Managing the partnership
To manage the aspiration levels of the various partners will be a challenge. “ With four major partners, the merger becomes an experiment worth waiting and watching. It’ll be interesting to see who remains and who goes,” says Mr Arvind Mahajan, executive director, PricewaterhouseCoopers. Agrees Mr Vikash Saraf, director, SSKI Corporate Finance Limited, “Keeping the partners together may not be easy unless each one of them remains focussed
on creating value for the merged entity and nothing else.”

The partners however see the picture differently. Says BPL’s Chandrashekhar: “There is complete agreement among the partners on the objectives of new entity. And that is to see that it not only becomes India’s premier telecom franchise but also remains one.” He agrees this is a challenge, but says the alliance partners will
do whatever it takes to make the venture a
success. “The key is value creation for all stakeholders,” he says.
Some rivals however think they have done the homework well. “It will work because all the constituents want it to work. They know that they will be competing with the best. The fact that all the promoters have agreed in the beginning to run it on a professional basis means that they mean business,” says Mr. K. V. Seshasayee, chairman, Fascel, the cellular operator in Gujarat. Board battles: The one obvious point of contention is likely to be the constitution and chairmanship of the board. In a merger of equals, which is what this is claimed to be, this is generally a ticklish issue.

There is a question of how this would fit in with a shareholding pattern in which BPL Communications (inclusive of France Telecom and American Insurance Group) is expected to hold 41-42 per cent, AT&T 23-24 per cent and 17 per cent each is expected to be held by the Tatas and Birlas.

Even if equal representation is conceded, there is the question of who would head the board. There could be some consensus on that. “It will be a revolving chairmanship,” said Mr.

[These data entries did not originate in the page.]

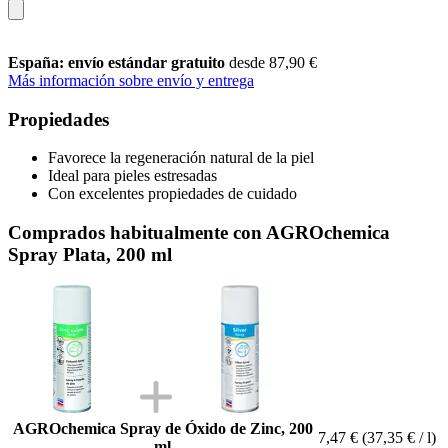
España: envío estándar gratuito
desde 87,90 €
Más información sobre envío y entrega
Propiedades
Favorece la regeneración natural de la piel
Ideal para pieles estresadas
Con excelentes propiedades de cuidado
Comprados habitualmente con AGROchemica
Spray Plata, 200 ml
AGROchemica Spray de Óxido de Zinc, 200
7,47 €
(37,35 € / l)
ml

Sanjeev Aga, the chairman and chief executive officer of Birla AT & T Communications.
Will there be exits?

There are some who believe that the alliance already has a reluctant partner in the Birlas. the questions that could come up: One, Birlas strategy in telecom. Second, will they agree to further equity infusion into the new entity?

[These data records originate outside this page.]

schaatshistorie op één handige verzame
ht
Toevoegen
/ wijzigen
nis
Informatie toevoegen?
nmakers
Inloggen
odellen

Says Mr. P.Krishnamurthy, vice chairman, JMMSL “ I do not see the Birlas exiting the alliance. However, even if they did, it will not make much of a difference to the new entity and its mission.” Adds Mr. Chandrashekhar, “Exiting is every shareholder’s prerogative. To me, Mr Birla is very much committed to make the venture a success. The success of the alliance anyway lies in overall value creation,” he says.

The brand management
Many analysts also see branding as one of the bigger challenges likely to be faced by the combine. “All the partners have built up their own brand equity. There will be challenges in finalizing a common brand strategy,” say industry observers.

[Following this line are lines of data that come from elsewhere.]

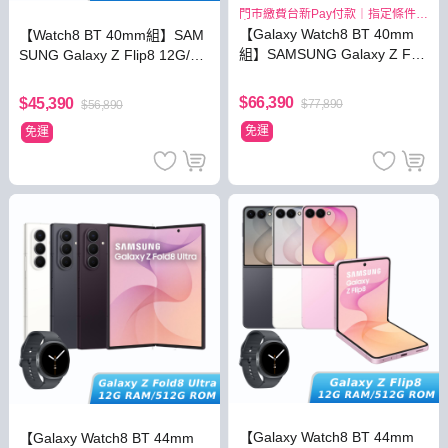
門市繳費台新Pay付款｜指定條件最
高3.8%
【Galaxy Watch8 BT 40mm
【Watch8 BT 40mm組】SAM
組】SAMSUNG Galaxy Z Fol
SUNG Galaxy Z Flip8 12G/51
d8 12G/512G
2G
$66,390
$45,390
$77,890
$56,890
免運
免運
【Galaxy Watch8 BT 44mm
【Galaxy Watch8 BT 44mm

The firms may rope in a consultant to help them in coming up with a brand which reflects the values of all the partners. “We know we have to do this as quickly as possible,” said an official of the combine.

What’s ahead?
The valuation of the merged entity is greater than the sum of the parts. There are economics of scale which will sharply bring
down operational costs. There are huge opportunities that can be explored together in the future like national long distance communications. And of course, the consumer would benefit in the form of lower charges and innovative product offerings.

The deal-makers and the partner companies, as expected, downplay any challenges to successful completion of the merger. “Most key issues have been settled in this merger of equals,” said Vishal Kampani, director at JM Morgan Stanley who has been closely associated with the deal. Agrees Vineet Nigam, telecom analyst at ICRA. “The benefits far outweigh any minor problems the merger may face, which will be overcome.” That is the premise that most mergers start with. Both in India and abroad, it has been seen that mergers and consolidations have had it’s ups anbd downs. But in many consolidations and mergers, managers and partners size as goal.

But successful mergers of the past have shown that it is not size but the development of a new business model that will help them compete, succeed and sustain themselves. Is the message ringing clear?